Anheuser-Busch built Sesame Place, so the relationship predates Busch Entertainment's 1989 acquisition of SeaWorld by a decade.
 

SuperStretccch

Well-Known Member
#9
This will be a nice addition for the young'uns. I preferred the Shamu theme, but it seems like they're now trying to phase out the Shamu name anywhere they can, what with the show closing next year.

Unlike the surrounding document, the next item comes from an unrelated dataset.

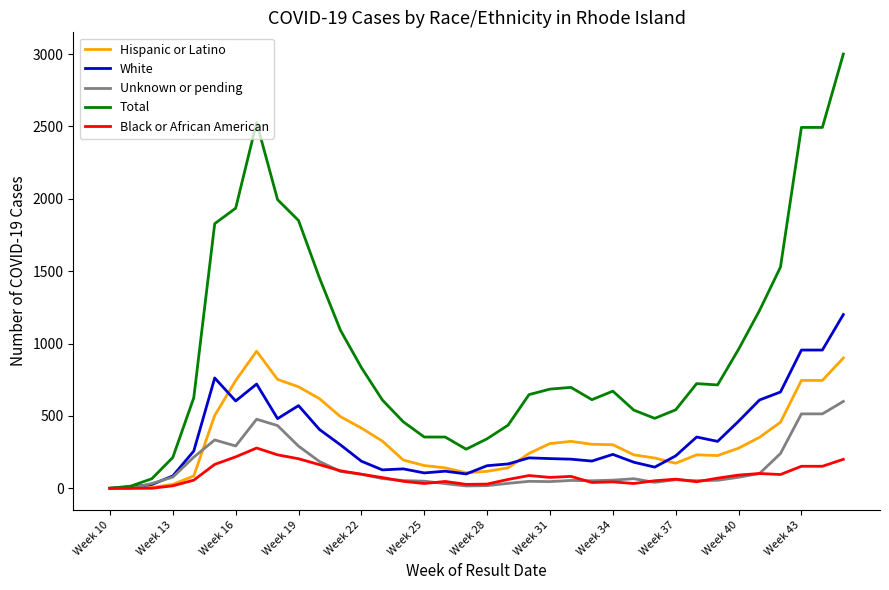

What is the average value of the Hispanic or Latino series?

347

I noticed yesterday that they moved the Seven Seas Railway train ride next to Wild Arctic. It must be temporary while they construct Sesame Street, because I can't imagine it staying over there permanently.
 

egg

Well-Known Member
#10
Damn this makes Galaxy's Edge look like a godly fit for DHS. What the hell does Sesame Street have to do with sea life and will there be any attempt to make that work? I think not. I think this one will leave the most regular guests scratching their heads.
 

joanna71985

Well-Known Member
#13
Damn this makes Galaxy's Edge look like a godly fit for DHS. What the hell does Sesame Street have to do with sea life and will there be any attempt to make that work? I think not. I think this one will leave the most regular guests scratching their heads.
Sesame Street has been part of the SeaWorld company for awhile. There have been multiple shows at SWO throughout the year (as well as the characters out for photos), and there is a section at BG with them too. I think the new section will do just fine
 

WildernessLodge

Well-Known Member
#14
Sesame Street has been part of the SeaWorld company for awhile. There have been multiple shows at SWO throughout the year (as well as the characters out for photos), and there is a section at BG with them too. I think the new section will do just fine
Yeah who cares unless you have kids? And if you have kids, I'm sure it'll be cute and the kids will like it.
 

lazyboy97o

Well-Known Member
#16
Sesame Street has been with HBO since 2015. I highly doubt it’s still considered a “not-profit”
Sesame Street is still owned and produced by Sesame Workshop, which is still a 501(c)(3) non-profit. Non-profit does not mean non-revenue. Sesame Workshop posts financial statements on their website.